Paul: It was a good place, because there was nothing like we had today. Gangs, you know. We were all, I guess, good boys!
Do you remember swimming? Or fishing in Pearl Harbor?
Paul: My dad used to have a boat. We used to go to Pearl Harbor to get omaka. It’s a small---you know, just like akule. Good. I remember the day, there was so much omaka in Pearl Harbor, we used to let the handlines with about, four, five hooks down, without anything on it, and when I pulled it up, the fish would be on the line! Without bait! You know, the hook was shiny. The fish thought it was something to eat. We took it home. My dad used to clean the fish, and my mom used to deep fry it. We used to eat the fish. Everything---the bone, everything. It was delicious… Pearl Harbor was just clean!

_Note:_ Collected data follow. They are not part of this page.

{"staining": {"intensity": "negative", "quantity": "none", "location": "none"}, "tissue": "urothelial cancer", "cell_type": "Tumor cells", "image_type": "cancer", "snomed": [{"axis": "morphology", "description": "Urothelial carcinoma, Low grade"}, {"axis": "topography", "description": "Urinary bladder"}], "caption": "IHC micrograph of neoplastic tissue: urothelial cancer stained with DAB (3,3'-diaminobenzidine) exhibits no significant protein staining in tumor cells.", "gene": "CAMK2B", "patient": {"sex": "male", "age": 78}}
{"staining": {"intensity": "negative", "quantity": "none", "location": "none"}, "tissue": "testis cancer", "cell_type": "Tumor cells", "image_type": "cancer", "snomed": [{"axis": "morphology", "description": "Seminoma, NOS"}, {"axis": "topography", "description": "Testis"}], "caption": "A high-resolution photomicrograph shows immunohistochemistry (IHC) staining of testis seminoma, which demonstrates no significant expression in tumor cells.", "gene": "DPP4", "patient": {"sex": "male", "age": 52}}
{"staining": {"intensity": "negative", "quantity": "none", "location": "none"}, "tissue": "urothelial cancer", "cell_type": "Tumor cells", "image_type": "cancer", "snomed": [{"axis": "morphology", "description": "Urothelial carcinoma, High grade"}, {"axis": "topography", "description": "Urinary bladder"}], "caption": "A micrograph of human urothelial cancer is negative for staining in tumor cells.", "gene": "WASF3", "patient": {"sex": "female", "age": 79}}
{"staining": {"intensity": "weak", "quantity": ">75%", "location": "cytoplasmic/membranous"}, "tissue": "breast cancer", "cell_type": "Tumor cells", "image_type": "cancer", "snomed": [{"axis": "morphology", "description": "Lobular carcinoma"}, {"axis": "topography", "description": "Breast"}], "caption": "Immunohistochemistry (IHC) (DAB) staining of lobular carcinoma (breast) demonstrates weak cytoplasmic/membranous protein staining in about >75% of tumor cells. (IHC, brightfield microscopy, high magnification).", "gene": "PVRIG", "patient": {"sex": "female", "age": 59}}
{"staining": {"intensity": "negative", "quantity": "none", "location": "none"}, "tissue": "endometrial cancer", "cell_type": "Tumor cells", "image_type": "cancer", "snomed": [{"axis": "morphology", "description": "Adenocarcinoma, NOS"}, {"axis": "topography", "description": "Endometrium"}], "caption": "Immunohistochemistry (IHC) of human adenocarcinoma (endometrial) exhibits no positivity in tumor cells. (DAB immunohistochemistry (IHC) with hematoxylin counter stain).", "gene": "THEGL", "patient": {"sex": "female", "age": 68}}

Did your father take you to the teahouses in Waiau and Waimalu?
Paul: I remember going to the teahouses in town.
Do you remember riding on the train? Did you ever ride the O.R.&L. as a passenger?
Paul: From Kalauao, we used to go to the Oahu Railway depot downtown… I remember the people who lived by the train station were Chinese. I still remember finding the first money at the train station. It was a quarter. That was the first money I found! (tape turned off, then tape turned on.)
Who did you used to play with?
Paul: My neighbors. I used to play with.
When you went to school---who were your friends?
Paul: I guess. Ronald Oba. He had a brother named Naoki. Most of them. They died.
Do you remember Alvah Scott?
Paul: We used to steal his mangoes. He had a big house.
(Discussion ended on Japanese churches in the area, Kalauao plantation hospita. l End of tape one, side two.)